Goal of the exercise:
Arrange the lines of the items as a numbered list, leaving out any blank lines. Cover only the stretch from the start of the items through the line containing "Un mínimo de 12 horas de CE en".

===== Data for this task

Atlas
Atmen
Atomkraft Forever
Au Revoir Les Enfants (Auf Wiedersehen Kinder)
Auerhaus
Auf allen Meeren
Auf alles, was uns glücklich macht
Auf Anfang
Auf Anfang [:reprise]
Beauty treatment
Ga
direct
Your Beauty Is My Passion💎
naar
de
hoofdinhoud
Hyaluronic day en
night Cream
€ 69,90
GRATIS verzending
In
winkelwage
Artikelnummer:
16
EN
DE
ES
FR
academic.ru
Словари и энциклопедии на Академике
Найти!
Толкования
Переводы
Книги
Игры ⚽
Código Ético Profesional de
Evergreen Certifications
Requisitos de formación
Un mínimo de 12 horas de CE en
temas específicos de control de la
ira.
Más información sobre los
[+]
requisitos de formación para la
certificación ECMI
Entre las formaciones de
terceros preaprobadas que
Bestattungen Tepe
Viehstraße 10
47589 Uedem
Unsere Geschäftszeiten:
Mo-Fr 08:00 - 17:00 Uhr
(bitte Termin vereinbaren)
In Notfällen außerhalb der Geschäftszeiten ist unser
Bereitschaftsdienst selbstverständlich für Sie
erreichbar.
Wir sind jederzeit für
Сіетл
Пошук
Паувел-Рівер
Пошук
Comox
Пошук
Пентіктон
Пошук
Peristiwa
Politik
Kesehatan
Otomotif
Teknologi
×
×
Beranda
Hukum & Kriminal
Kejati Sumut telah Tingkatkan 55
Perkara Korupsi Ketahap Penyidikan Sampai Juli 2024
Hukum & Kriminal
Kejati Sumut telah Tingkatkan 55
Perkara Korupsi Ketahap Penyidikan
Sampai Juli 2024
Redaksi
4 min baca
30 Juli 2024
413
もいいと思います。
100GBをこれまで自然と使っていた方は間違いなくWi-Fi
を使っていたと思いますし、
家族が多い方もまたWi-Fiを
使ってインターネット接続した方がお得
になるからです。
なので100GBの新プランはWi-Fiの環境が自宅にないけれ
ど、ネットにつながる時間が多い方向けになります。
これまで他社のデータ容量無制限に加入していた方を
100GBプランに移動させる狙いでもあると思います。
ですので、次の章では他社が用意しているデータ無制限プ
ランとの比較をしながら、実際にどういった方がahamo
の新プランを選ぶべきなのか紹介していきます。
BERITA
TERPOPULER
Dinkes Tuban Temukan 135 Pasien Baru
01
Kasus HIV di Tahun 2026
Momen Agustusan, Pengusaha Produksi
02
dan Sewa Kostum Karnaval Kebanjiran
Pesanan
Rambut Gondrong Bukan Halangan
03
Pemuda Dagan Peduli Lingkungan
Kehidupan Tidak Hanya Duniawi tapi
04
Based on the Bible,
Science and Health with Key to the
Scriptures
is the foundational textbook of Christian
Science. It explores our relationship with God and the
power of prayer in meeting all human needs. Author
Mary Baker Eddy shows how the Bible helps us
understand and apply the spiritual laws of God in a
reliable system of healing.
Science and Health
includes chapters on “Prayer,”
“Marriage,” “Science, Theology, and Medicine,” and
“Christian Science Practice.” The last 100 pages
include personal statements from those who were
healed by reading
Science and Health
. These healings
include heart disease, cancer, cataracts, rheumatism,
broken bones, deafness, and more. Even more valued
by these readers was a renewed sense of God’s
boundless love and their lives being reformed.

==========

Result of this task:
1. Atlas
2. Atmen
3. Atomkraft Forever
4. Au Revoir Les Enfants (Auf Wiedersehen Kinder)
5. Auerhaus
6. Auf allen Meeren
7. Auf alles, was uns glücklich macht
8. Auf Anfang
9. Auf Anfang [:reprise]
10. Beauty treatment
11. Ga
12. direct
13. Your Beauty Is My Passion💎
14. naar
15. de
16. hoofdinhoud
17. Hyaluronic day en
18. night Cream
19. € 69,90
20. GRATIS verzending
21. In
22. winkelwage
23. Artikelnummer:
24. 16
25. EN
26. DE
27. ES
28. FR
29. academic.ru
30. Словари и энциклопедии на Академике
31. Найти!
32. Толкования
33. Переводы
34. Книги
35. Игры ⚽
36. Código Ético Profesional de
37. Evergreen Certifications
38. Requisitos de formación
39. Un mínimo de 12 horas de CE en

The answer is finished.